=== Records for the exercise ===

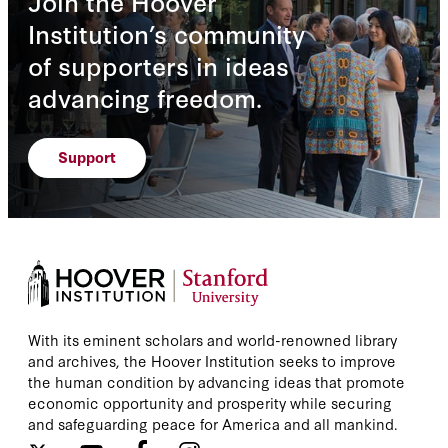
Join the Hoover
Institution’s community
of supporters in ideas
advancing freedom.
Support
With its eminent scholars and world-renowned library
and archives, the Hoover Institution seeks to improve
the human condition by advancing ideas that promote
economic opportunity and prosperity while securing
and safeguarding peace for America and all mankind.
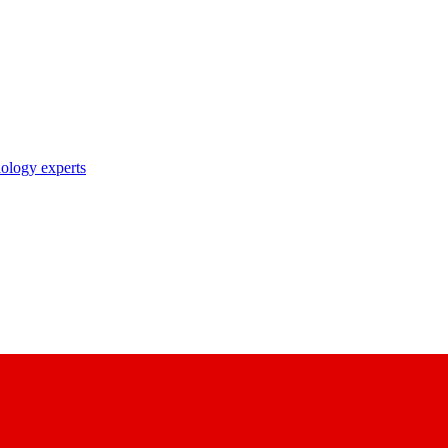
nology experts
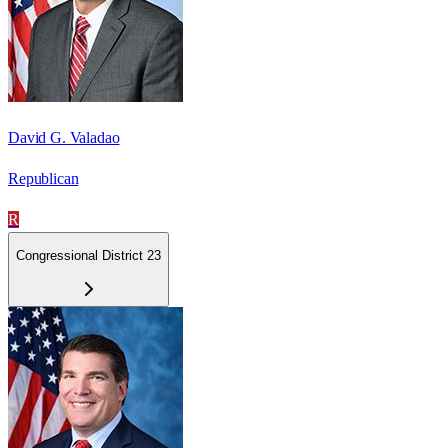
David G. Valadao
Republican
R
Congressional District 23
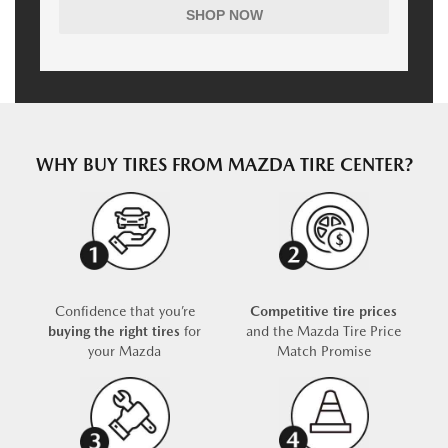
SHOP NOW
WHY BUY TIRES FROM MAZDA TIRE CENTER?
Confidence that you’re
Competitive tire prices
buying the right tires
for
and the Mazda Tire Price
your Mazda
Match Promise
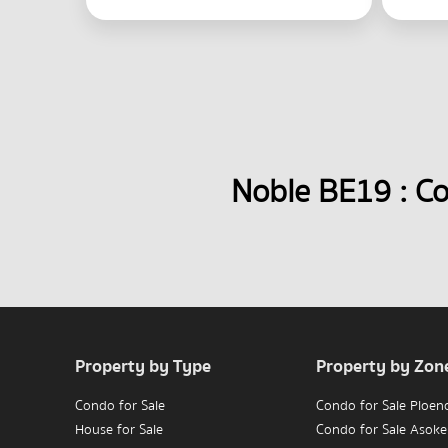
Noble BE19 : C
Property by Type
Property by Zon
Condo for Sale
Condo for Sale Ploen
House for Sale
Condo for Sale Asoke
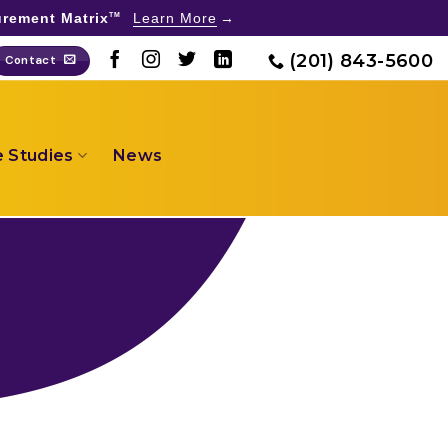
rement Matrix
Learn More
TM
(201) 843-5600
Contact
 Studies
News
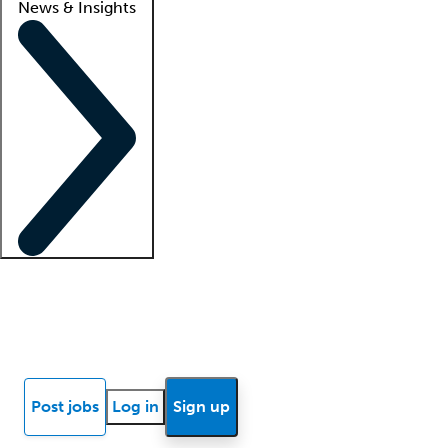
News & Insights
Locum insights
Know Better Blog
News
Research reports
Post jobs
Log in
Sign up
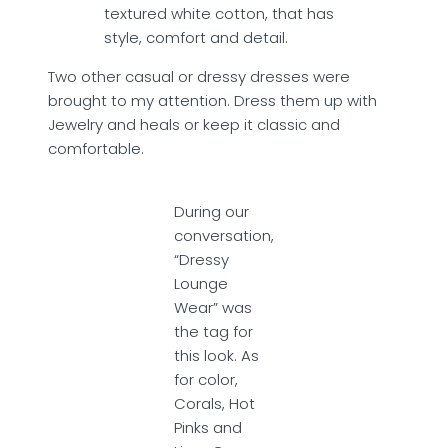
textured white cotton, that has
style, comfort and detail.
Two other casual or dressy dresses were
brought to my attention. Dress them up with
Jewelry and heals or keep it classic and
comfortable.
During our
conversation,
“Dressy
Lounge
Wear” was
the tag for
this look. As
for color,
Corals, Hot
Pinks and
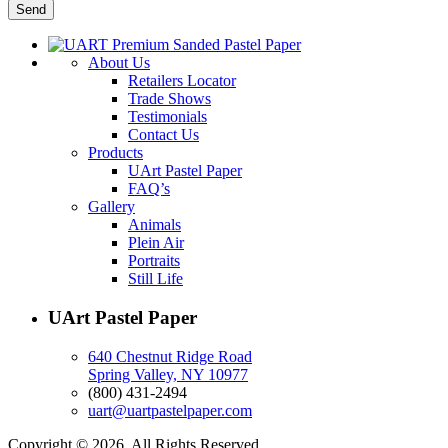
About Us
Retailers Locator
Trade Shows
Testimonials
Contact Us
Products
UArt Pastel Paper
FAQ’s
Gallery
Animals
Plein Air
Portraits
Still Life
UArt Pastel Paper
640 Chestnut Ridge Road
Spring Valley, NY 10977
(800) 431-2494
uart@uartpastelpaper.com
Copyright © 2026. All Rights Reserved.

===

Prompt:
Output the records above exactly as they are, leaving out the pictures.

Solution below:
Join the Hoover
Institution’s community
of supporters in ideas
advancing freedom.
Support
With its eminent scholars and world-renowned library
and archives, the Hoover Institution seeks to improve
the human condition by advancing ideas that promote
economic opportunity and prosperity while securing
and safeguarding peace for America and all mankind.
nology experts
David G. Valadao
Republican
R
Congressional District 23
SHOP NOW
WHY BUY TIRES FROM MAZDA TIRE CENTER?
Confidence that you’re
Competitive tire prices
buying the right tires
for
and the Mazda Tire Price
your Mazda
Match Promise
Noble BE19 : C
Property by Type
Property by Zon
Condo for Sale
Condo for Sale Ploen
House for Sale
Condo for Sale Asoke
rement Matrix
Learn More
TM
(201) 843-5600
Contact
 Studies
News
News & Insights
Locum insights
Know Better Blog
News
Research reports
Post jobs
Log in
Sign up
textured white cotton, that has
style, comfort and detail.
Two other casual or dressy dresses were
brought to my attention. Dress them up with
Jewelry and heals or keep it classic and
comfortable.
During our
conversation,
“Dressy
Lounge
Wear” was
the tag for
this look. As
for color,
Corals, Hot
Pinks and
About Us
Retailers Locator
Trade Shows
Testimonials
Contact Us
Products
UArt Pastel Paper
FAQ’s
Gallery
Animals
Plein Air
Portraits
Still Life
UArt Pastel Paper
640 Chestnut Ridge Road
Spring Valley, NY 10977
(800) 431-2494
uart@uartpastelpaper.com
Copyright © 2026. All Rights Reserved.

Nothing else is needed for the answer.